- Genre: Comedy-drama
- Created by: Steven Moffat
- Written by: Steven Moffat
- Directed by: Ben Palmer
- Starring: Hugh Bonneville; Karen Gillan; Alex Kingston; Nick Mohammed; Simon Russell Beale; Ben Miles; Madeleine Power;
- Country of origin: United Kingdom
- Original language: English
- No. of series: 1
- No. of episodes: 4

Production
- Executive producers: Steven Moffat; Ben Palmer; Sue Vertue;
- Producer: Lawrence Till
- Running time: 40-45 minutes
- Production company: Hartswood Films

Original release
- Network: ITV1
- Release: 27 June – 18 July 2024

= Douglas Is Cancelled =

British television series

Douglas Is Cancelled is a 2024 British television four-part comedy-drama created and written by Steven Moffat, directed by Ben Palmer and starring Hugh Bonneville, Karen Gillan and Alex Kingston. It was first aired weekly from 27 June 2024 on ITV1, with all four episodes made immediately available on ITVX on that date.

==Synopsis==

Douglas Bellowes is a widely respected television news anchor, whose life begins to unravel when he is accused on social media of making a sexist joke at a wedding.

==Cast==
- Hugh Bonneville as Douglas Bellowes, lead presenter for Live at Six news
- Karen Gillan as Madeline Crow, Douglas's co-presenter
- Alex Kingston as Sheila Bellowes, Douglas’s wife and a newspaper editor
- Nick Mohammed as Morgan, a comedy writer working for Live at Six
- Simon Russell Beale as Bently, Douglas's agent
- Ben Miles as Toby, Douglas's producer
- Madeleine Power as Claudia Bellowes, Douglas's daughter and political activist
- Joe Wilkinson as Tom, Toby's driver
- Kirsty Wark as Interviewer

==Episodes==

| No. | Episode | Directed by | Written by | Original release date |
|---|---|---|---|---|
| 1 | Episode 1 | Ben Palmer | Steven Moffat | 27 June 2024 |
| 2 | Episode 2 | Ben Palmer | Steven Moffat | 4 July 2024 |
| 3 | Episode 3 | Ben Palmer | Steven Moffat | 11 July 2024 |
| 4 | Episode 4 | Ben Palmer | Steven Moffat | 18 July 2024 |

==Production==
The series was written by Steven Moffat, directed by Ben Palmer, and produced by Hartswood Films in association with SkyShowtime and BBC Studios Distribution. Moffat also serves as executive producer alongside his wife Sue Vertue, with Lawrence Till as producer. Moffat described writing the script "in secret".

===Filming===
Production started on the four-part series in London in November 2023.

===Casting===
In November 2023, Hugh Bonneville, Karen Gillan, Alex Kingston, Ben Miles, Simon Russell Beale and Nick Mohammed were confirmed in the cast.

==Broadcast==
The entire series has been available in the UK on ITVX since 27 June 2024, and was aired weekly on ITV1 from 27 June to 18 July 2024. In Australia, it is available to stream on ABC iview.

==Critical reception==
On Rotten Tomatoes, 77% of 26 reviews are positive for the miniseries. The critics' consensus on the website
states: "While this satire's scattershot aim at thorny topics doesn't hit every target, Hugh Bonneville's expertly hapless performance makes it a squirmy pleasure to watch." On Metacritic, it received an average score of 61 based on 13 critics reviews.

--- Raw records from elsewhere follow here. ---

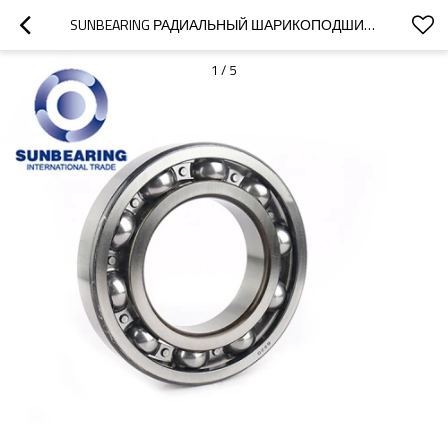
SUNBEARING РАДИАЛЬНЫЙ ШАРИКОПОДШИПНИК 6220 СЕРЕБРО 100 * 180 * 34 ММ ИЗ НЕРЖАВЕЮЩЕЙ СТАЛИ GCR15
1
/
5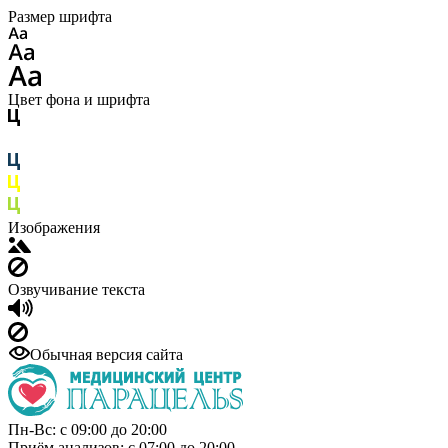
Размер шрифта
Цвет фона и шрифта
Изображения
Озвучивание текста
Обычная версия сайта
Пн-Вс: с 09:00 до 20:00
Приём анализов: с 07:00 до 20:00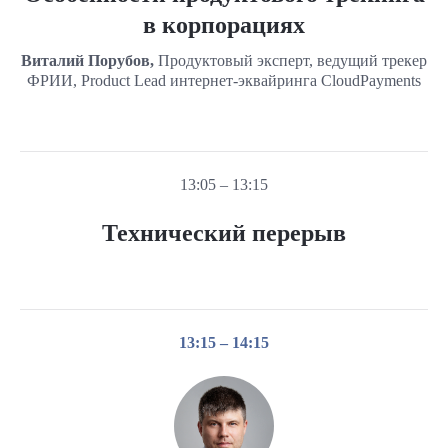
в корпорациях
Виталий Порубов,
Продуктовый эксперт, ведущий трекер
ФРИИ, Product Lead интернет-эквайринга CloudPayments
13:05 – 13:15
Технический перерыв
13:15 – 14:15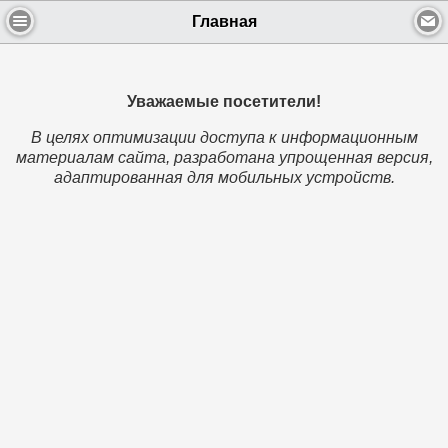
Главная
Уважаемые посетители!
В целях оптимизации доступа к информационным
материалам сайта, разработана упрощенная версия,
адаптированная для мобильных устройств.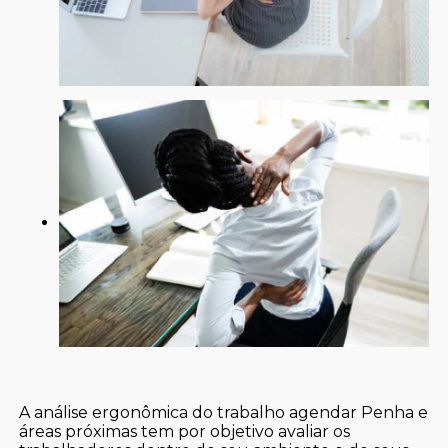
A análise ergonômica do trabalho agendar Penha e
áreas próximas tem por objetivo avaliar os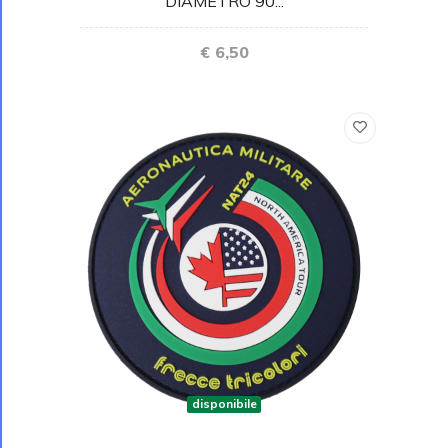
DIAMETRO 90...
€ 6,50
disponibile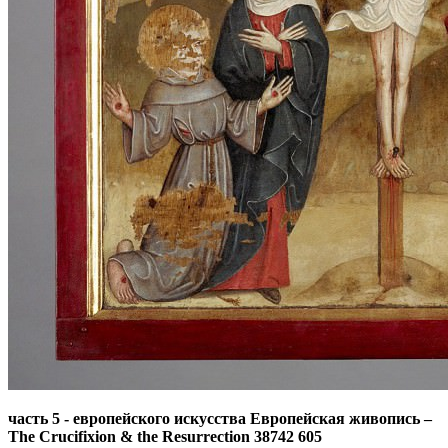
часть 5 - европейского искусства Европейская живопись
–
The Crucifixion & the Resurrection 38742 605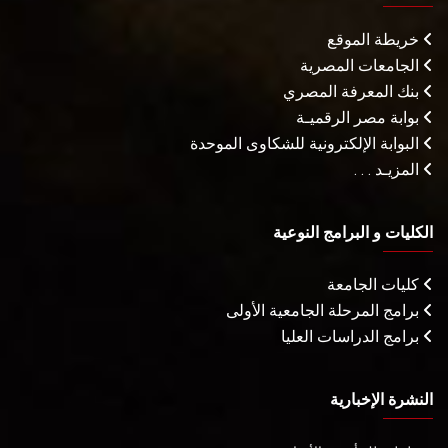
خريطة الموقع
الجامعات المصرية
بنك المعرفة المصري
بوابة مصر الرقميـة
البوابة الإلكترونية للشكاوى الموحدة
المزيـد . . .
الكليات و البرامج النوعية
كليات الجامعة
برامج المرحلة الجامعية الأولى
برامج الدراسات العليا
النشرة الإخبارية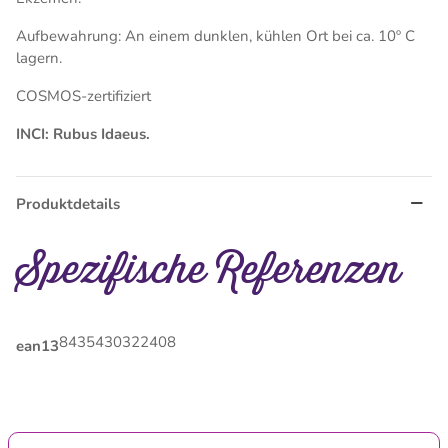
Aufbewahrung: An einem dunklen, kühlen Ort bei ca. 10º C
lagern.
COSMOS-zertifiziert
INCI: Rubus Idaeus.
Produktdetails
Spezifische Referenzen
8435430322408
ean13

Amber Dowling of The Globe and Mail writes that the miniseries "makes the case for character studies, deeply examining characters as they are in the moment, and proves that, sometimes, it's more compelling to present people at their core and allow viewers to draw their own conclusions". In The Times, Carol Midgley describes the "claustrophobic intensity" of the third episode as "excruciating. Mostly in a good way".

Writing for The A.V. Club, Tim Lowery stated that the "tonal shift […] almost lands. But the workplace-comedy trappings and quips that can make this watch enjoyable […] often feel at odds with the serious things Moffat is trying to say and portray. And it’s hard not to walk away thinking that another British miniseries, last year’s A Very Royal Scandal […] not only got there first—but did it better."

Gillan was nominated for Best Actress (film and television) at the 2025 British Academy Scotland Awards.